Among the topics Worsley discussed was Gov. Jan Brewer’s Medicaid expansion plan, which he voted for in 2013. The plan was contentious at the time and has faced several attempts to block it by opponents.
“I don’t regret a minute I was with her on this vote,” he said.
The reason for his decisiveness was the plan proposed by state Rep. Andy Biggs would cost the state $250 million a year and wouldn’t include matching federal funding.
He added the decision was one that was fiscally sound, citing a hospital in his district he said went bankrupt prior to the expansion plan.
“It’s a healthy industry now; it’ll create 16,000 jobs,” he said.
Similarly, Worsley also addressed methods of continuing job growth in the state, which Forbes anticipates will be the fastest growing in the country. He said economic growth is a heavy emphasis given his background as the founder of SkyMall and owning a company that cleared forests in northern Arizona after forest fires.

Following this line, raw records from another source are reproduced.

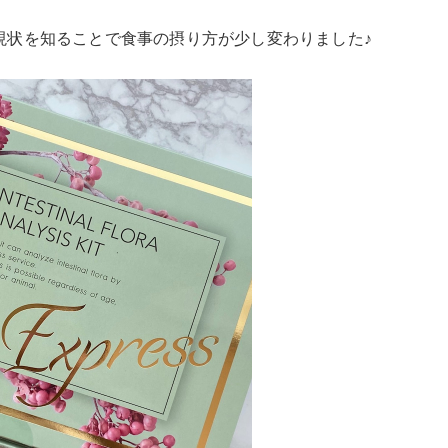
現状を知ることで食事の摂り方が少し変わりました♪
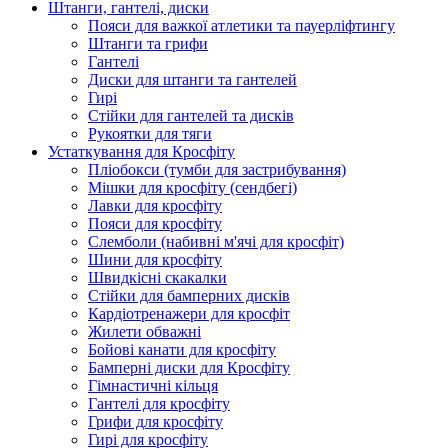
Штанги, гантелі, диски
Пояси для важкої атлетики та пауерліфтингу
Штанги та грифи
Гантелі
Диски для штанги та гантелей
Гирі
Стійки для гантелей та дисків
Рукоятки для тяги
Устаткування для Кросфіту
Пліобокси (тумби для застрибування)
Мішки для кросфіту (сендбегі)
Лавки для кросфіту
Пояси для кросфіту
Слемболи (набивні м'ячі для кросфіт)
Шини для кросфіту
Швидкісні скакалки
Стійки для бамперних дисків
Кардіотренажери для кросфіт
Жилети обважні
Бойові канати для кросфіту
Бамперні диски для Кросфіту
Гімнастичні кільця
Гантелі для кросфіту
Грифи для кросфіту
Гирі для кросфіту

One thing he mentioned was a connection he has with several companies who have opened shop in Arizona or have expressed interest in doing so. The companies include Apple, Union Pacific, Tesla and Uber.
“I’m kind of the go-to person,” he said.
Common Core standards, which have also proven contentious in Arizona, also received a mention during the discussion. Worsley pointed out the state approved the standards approximately four years ago, but complaints about the standards, which led to the state backing out of the Partnership for Assessment of Readiness for College and Careers exam, didn’t arise until last year.
Worsley said he supported the concept of the standards, as he said the state needs some way to measure student progress.
The final topic discussed was the salary for legislators, which voters could increase by $11,000 from $24,000 to $35,000 if Proposition 304 is approved. Worsley, who said he donates his salary to charity, said increasing pay could increase the caliber of legislators for the state.
He wrapped up his segment by saying the state should focus its attention on issues like economic development, cutting taxes, becoming more efficient and enforcing an open legislative process.
“I want to make everything in the Capitol transparent and put Arizona sunshine on everything in the Capitol,” he said.